[[ Input open ]]

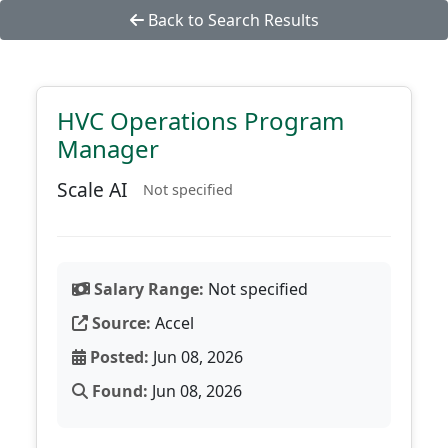
Back to Search Results
HVC Operations Program
Manager
Scale AI
Not specified
Salary Range:
Not specified
Source:
Accel
Posted:
Jun 08, 2026
Found:
Jun 08, 2026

[[ Input closed ]]

Assignment
Please write the data out again exactly, but do not carry over the pictures.

Output below
Back to Search Results
HVC Operations Program
Manager
Scale AI
Not specified
Salary Range:
Not specified
Source:
Accel
Posted:
Jun 08, 2026
Found:
Jun 08, 2026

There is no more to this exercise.